In 2024, Libertarian Chase Oliver is on more state ballots (47) than Stein (39), including all seven battleground states (Stein is on six of them, all but Nevada). Traditionally Libertarians draw a bit more from Republicans than from Democrats (many of them wouldn’t vote for a major-party candidate in any event). But it’s understandably the Greens who worry Democrats, particularly since Stein is counting on defections from Democratic-leaning voters who are unhappy with the Biden-Harris administration’s support for Israel in its war on Gaza. As the Times of Israel reported last month, there are signs Stein’s strategy is working to some extent with Muslim voters:
“A Council on American-Islamic Relations poll released this month showed that in Michigan, home to a large Arab American community, 40 percent of Muslim voters backed the Green Party’s Stein. Republican candidate Donald Trump got 18% with Harris, who is US President Joe Biden’s vice president, trailing at 12%.
“Stein, a Jewish anti-Israel activist, also leads Harris among Muslims in Arizona and Wisconsin, battleground states with sizable Muslim populations where Biden defeated Trump in 2020 by slim margins.”
It’s also worth noting that Stein chose a Muslim (and Black) running mate in California professor Butch Ware.
Any comparisons of her 2024 campaign with her past spoiler role should come with the important observation that non-major-party voting is likely to be much smaller this year than it was in 2016, when fully 5.7 percent of presidential voters opted for someone other than Trump or Clinton.
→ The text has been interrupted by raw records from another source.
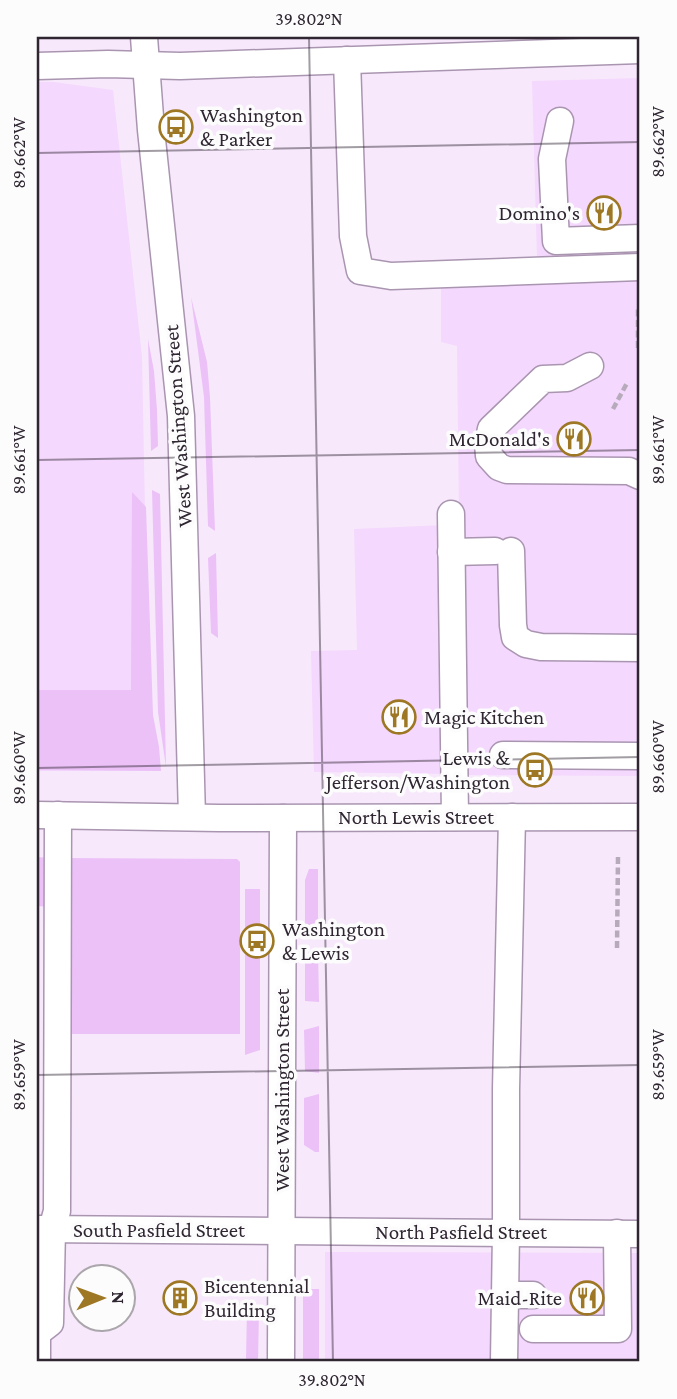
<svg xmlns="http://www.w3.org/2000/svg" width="677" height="1399" font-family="'Crimson Pro',serif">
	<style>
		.built { fill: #f4d8fd }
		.green { fill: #ebc1f7 }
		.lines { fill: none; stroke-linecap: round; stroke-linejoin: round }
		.minor-casing { stroke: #aa95b1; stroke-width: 29 }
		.path { stroke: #b7abbb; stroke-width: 4.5; stroke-dasharray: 7 3.5; stroke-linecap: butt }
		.minor { stroke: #fff; stroke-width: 26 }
		.ticks { fill: none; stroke: #2f2632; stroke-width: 2; stroke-opacity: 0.45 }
		.labels { text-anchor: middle; stroke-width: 7; stroke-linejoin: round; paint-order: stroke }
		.poi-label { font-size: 21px; fill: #2f2632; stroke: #fcfcfc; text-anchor: start }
		.street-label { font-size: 21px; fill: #2f2632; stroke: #fcfcfc }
		.neatline { fill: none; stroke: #2f2632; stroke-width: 2.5 }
		.ticks-label { font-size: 18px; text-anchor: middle; fill: #2f2632 }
	</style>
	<rect width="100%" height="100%" fill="#f7e9fb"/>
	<!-- built -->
	<g class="built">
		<path d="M640 78V256L537 258 532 81Z"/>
		<path d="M37 82H54L113 90 142 357 150 771H37Z"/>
		<path d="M441 278 640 279V776L462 775 457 346 441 342Z"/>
		<path d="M444 525 449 774 314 772 311 651 357 650 354 529Z"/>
		<path d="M325 1252 640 1253V1362H325Z"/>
	</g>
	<!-- green -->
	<g class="green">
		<path d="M191 297 207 362 210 397 215 531 208 526 204 397Z"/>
		<path d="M148 339 154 371 157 410 158 446 151 451Z"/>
		<path d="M152 490 160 494 166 767 158 712Z"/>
		<path d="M132 492 146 507 153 715 159 747 161 771 37 770V690H131Z"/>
		<path d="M216 553 218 638 211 633 208 558Z"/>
		<path d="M37 857 51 858 50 907 37 906Z"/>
		<path d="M65 858 237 859 240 862V1034H64Z"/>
		<path d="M309 869H318V928L305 924V880Z"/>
		<path d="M245 889H260V1050L245 1055Z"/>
		<path d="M318 951 319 1002 305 1001V955Z"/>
		<path d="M319 1026V1073L305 1071 304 1030Z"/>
		<path d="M319 1094V1152H315L304 1145V1098Z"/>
		<rect x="303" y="1289" width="16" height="73"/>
		<path d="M247 1305 259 1311 258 1361H246Z"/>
	</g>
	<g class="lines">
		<defs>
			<g id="minor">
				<path d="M144 37 151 130 181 416 192 817"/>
				<path d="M347 60 353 236 360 271 391 276 640 267"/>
				<path d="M37 66 108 64 180 66 640 50"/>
				<path d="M560 121 552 159 556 241 640 238"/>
				<path d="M590 366 567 378 543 379 491 429 488 443 489 456 499 467 507 470 629 471 640 476"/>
				<path d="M451 514 455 817"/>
				<path d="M511 551 513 625 515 637 526 644 541 647 640 648"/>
				<path d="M451 552 495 551"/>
				<path d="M503 755 640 756"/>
				<path d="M37 815 219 818 640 817"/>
				<path d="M37 1229 640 1234"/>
				<path d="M505 1295H533"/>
				<path d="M533 1329H618L617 1233"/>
				<path d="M37 1360V1333L50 1323 52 1229 57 1211 58 815"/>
				<path d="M281 1362 283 818"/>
				<path d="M504 1362 506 1232V1089L512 817"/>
			</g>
		</defs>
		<!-- minor casing -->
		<use href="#minor" class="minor-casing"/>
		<!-- path -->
		<g class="path">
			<path d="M638 348V306"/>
			<path d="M613 409 627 383"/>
			<path d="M617 948 618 856"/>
		</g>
		<!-- minor -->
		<use href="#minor" class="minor"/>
	</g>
	<!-- ticks -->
	<path class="ticks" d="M309 37 333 1362M37 153 640 142M37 460 640 450M37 768 640 757M37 1075 640 1065"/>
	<!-- icons -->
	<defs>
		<symbol id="bus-ring" viewBox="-11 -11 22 22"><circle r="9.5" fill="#fcfcfc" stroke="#9d7723" stroke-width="1.5"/><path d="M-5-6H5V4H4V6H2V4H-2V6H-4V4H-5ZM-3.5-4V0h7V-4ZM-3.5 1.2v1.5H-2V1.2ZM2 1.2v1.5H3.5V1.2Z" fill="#9d7723"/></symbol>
		<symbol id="restaurant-ring" viewBox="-11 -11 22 22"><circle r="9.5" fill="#fcfcfc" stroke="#9d7723" stroke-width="1.5"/><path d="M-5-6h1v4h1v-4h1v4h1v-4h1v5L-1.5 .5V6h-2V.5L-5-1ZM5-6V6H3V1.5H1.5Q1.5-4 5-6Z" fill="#9d7723"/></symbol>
		<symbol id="building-ring" viewBox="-11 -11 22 22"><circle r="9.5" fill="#fcfcfc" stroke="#9d7723" stroke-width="1.5"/><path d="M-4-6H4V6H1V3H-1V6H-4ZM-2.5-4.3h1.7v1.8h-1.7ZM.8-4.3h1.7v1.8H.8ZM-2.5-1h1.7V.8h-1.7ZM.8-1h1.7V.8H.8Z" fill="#9d7723"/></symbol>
	</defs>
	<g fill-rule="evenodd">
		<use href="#bus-ring" x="157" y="108" width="38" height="38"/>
		<use href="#restaurant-ring" x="585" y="194" width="38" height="38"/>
		<use href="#restaurant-ring" x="555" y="420" width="38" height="38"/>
		<use href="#restaurant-ring" x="380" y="698" width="38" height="38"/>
		<use href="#bus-ring" x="516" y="751" width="38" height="38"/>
		<use href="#bus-ring" x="238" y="922" width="38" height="38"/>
		<use href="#building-ring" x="161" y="1279" width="38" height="38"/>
		<use href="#restaurant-ring" x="568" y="1279" width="38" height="38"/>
	</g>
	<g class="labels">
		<!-- poi labels -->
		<g class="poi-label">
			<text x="200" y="122">Washington<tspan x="200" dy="24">&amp; Parker</tspan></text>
			<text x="580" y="220" text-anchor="end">Domino's</text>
			<text x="550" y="446" text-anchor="end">McDonald's</text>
			<text x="424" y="724">Magic Kitchen</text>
			<text x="510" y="765" text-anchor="end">Lewis &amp;<tspan x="510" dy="24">Jefferson/Washington</tspan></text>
			<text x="282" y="936">Washington<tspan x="282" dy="24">&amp; Lewis</tspan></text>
			<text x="204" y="1293">Bicentennial<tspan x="204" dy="24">Building</tspan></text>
			<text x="562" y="1305" text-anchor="end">Maid-Rite</text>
		</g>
		<!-- street labels -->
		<g class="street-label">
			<text transform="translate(178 426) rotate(-94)" y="7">West Washington Street</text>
			<text x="416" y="824">North Lewis Street</text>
			<text transform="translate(282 1090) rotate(-90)" y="7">West Washington Street</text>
			<text x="159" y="1237">South Pasfield Street</text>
			<text x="461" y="1239">North Pasfield Street</text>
		</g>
	</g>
	<!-- border -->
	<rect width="677" height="1399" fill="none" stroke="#fcfcfc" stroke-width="77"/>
	<!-- north arrow -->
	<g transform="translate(102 1298) rotate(89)"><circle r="33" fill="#fcfcfc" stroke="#aaa6ab" stroke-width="2"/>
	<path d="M0-5L12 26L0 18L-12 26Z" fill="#9d7723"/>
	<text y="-10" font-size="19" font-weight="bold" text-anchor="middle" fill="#2f2632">N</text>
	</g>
	<rect x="38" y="38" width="600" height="1322" class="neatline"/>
	<g class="ticks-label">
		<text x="309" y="25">39.802°N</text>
		<text transform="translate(658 142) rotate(-90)" y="6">89.662°W</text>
		<text transform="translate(19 153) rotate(-90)" y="6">89.662°W</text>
		<text transform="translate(658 450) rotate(-90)" y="6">89.661°W</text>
		<text transform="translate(19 460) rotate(-90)" y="6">89.661°W</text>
		<text transform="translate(658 757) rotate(-90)" y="6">89.660°W</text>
		<text transform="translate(19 768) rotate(-90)" y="6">89.660°W</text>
		<text transform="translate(658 1065) rotate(-90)" y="6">89.659°W</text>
		<text transform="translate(19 1075) rotate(-90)" y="6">89.659°W</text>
		<text x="332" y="1386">39.802°N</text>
	</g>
</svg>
The non-major-party vote dropped to 1.9 percent — a third of the 2016 percentage — in 2020. Earlier this year it looked like independent candidate Robert F. Kennedy Jr. would push the non-major-party vote even higher than it was eight years ago. But then Joe Biden’s withdrawal from the race, which reduced the “double-hater” vote unhappy with both major-party candidates, followed by Kennedy’s withdrawal and endorsement of Trump showed that particular threat evaporating. Despite his efforts to fold his candidacy into Trump’s in the battleground states, Kennedy is still on the ballot in Michigan and Wisconsin, though it’s anybody’s guess how many voters will exercise that zombie option and who will benefit. Another independent candidate, Cornel West, stayed in the race, but he’s struggled with both funding and ballot access; he’s not on the ballot in Arizona, Georgia, Nevada, or Pennsylvania, and he’s competing with Stein for left-bent voters unhappy with Kamala Harris. Unsurprisingly, Republican operatives have helped both Stein and West in their ballot-access efforts.
There are some indications that the non-major-party vote will drop even more than it did earlier this year. A new Pew survey shows that only 12 percent of registered voters who express a preference for a minor-party or independent candidate are “extremely motivated to vote,” and only 27 percent of these voters think it “really matters who wins.” These are not people who will be rushing to the polls in a state of excitement.
It’s hard to find a credible recent national poll showing Stein, Oliver, or West with more than one percent of the vote. But a late-September New York Times-Siena poll of Michigan, with its significant Arab-American and Muslim populations, did show Stein with 2 percent of likely voters. In an extremely close race, even small splinter votes can matter, as the experience of 2000 in Florida will eternally remind Democrats. Had that year’s Green Party candidate, Ralph Nader, not appeared on the ballot, it’s pretty likely Al Gore would have been the 43rd president. So anything can happen in what amounts to a presidential jump ball, and you can expect Democrats to continue calling Stein a spoiler while Republicans not-so-quietly wish her well.